すなわち、飯綱山10号墳では鉄覆輪と皮包み覆輪の横矧板鋲留め式短甲2領が出土しており、皮綴式短甲の例は技術的にそれらに先行することになるという。新潟県内では、約650基の古墳中2基のみ埴輪が確認されているうち、壺形埴輪をもつ飯綱山10号墳と円筒埴輪をもつ牡丹山諏訪神社古墳にそれぞれ短甲が存在することとなった。ヤマト政権にとって如何に両古墳被葬者が重視されていたかを物語るものと言える。

また、埋葬施設に関して、昨年度の2次調査で墳頂参道西側より検出した粘土集積を立ち割った結果、その下の白色砂層のさらに下方から現代磁器が出土したことより、粘土集積は古墳時代のものではなく現代のものの可能性が出てきたという。ただし、部分的な撹乱の可能性もあることから今後慎重に検討していくとのことだ。
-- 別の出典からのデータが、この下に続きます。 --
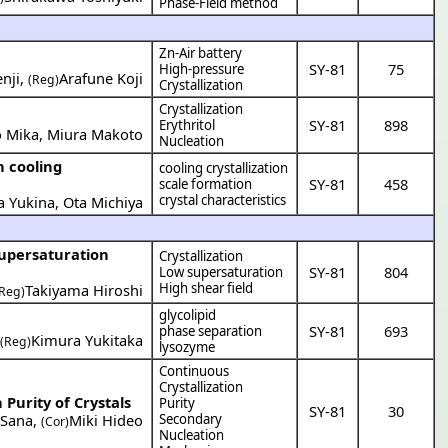
Phase-Field method
Zn-Air battery
SY-81
75
High-pressure
nji
,
Arafune Koji
(Reg)
Crystallization
Crystallization
SY-81
898
Erythritol
 Mika
,
Miura Makoto
Nucleation
n cooling
cooling crystallization
SY-81
458
scale formation
crystal characteristics
a Yukina
,
Ota Michiya
supersaturation
Crystallization
SY-81
804
Low supersaturation
High shear field
Takiyama Hiroshi
(Reg)
glycolipid
SY-81
693
phase separation
,
Kimura Yukitaka
(Reg)
lysozyme
Continuous
Crystallization
Purity of Crystals
Purity
SY-81
30
 Sana
,
Miki Hideo
Secondary
(Cor)
Nucleation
このほか、粘土集積周辺の調査では、粘土の下に墓坑状の掘り込みがある可能性が高まったという。掘り込みは東西4m43cm、南北4m40cmのほぼ正方形で、深さは55cmほど。これが確実に墓坑であれば、棺の位置は現・コンクリート製参道の真下となる。
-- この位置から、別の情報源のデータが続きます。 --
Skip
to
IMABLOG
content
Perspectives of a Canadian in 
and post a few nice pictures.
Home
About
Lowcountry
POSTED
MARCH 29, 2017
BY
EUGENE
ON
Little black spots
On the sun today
また、須恵器器台破片の出土位置から同古墳に造り出しの存在が想定されたが、今回の調査ではその想定どおり、円丘の南側に造り出しが検出された。 幅約6m、長さ約5mで、造り出し部の長さは円丘部直径のおよそ6分の1に相当する。よって「前方後円墳集成」の定義によれば、円丘部直径4分の1以下は帆立貝式古墳ではなく、造り出し付き円墳の範疇となる。

今回の調査では、副葬品の一部が墳頂部から出土したが、それは断片であるうえ土地点が攪乱層中であることから、埋葬施設の一部は既に破壊されていることになる。今後、破壊されていない埋葬施設の一部が発見されれば、その他の副葬品の様相を明らかにすることが期待される。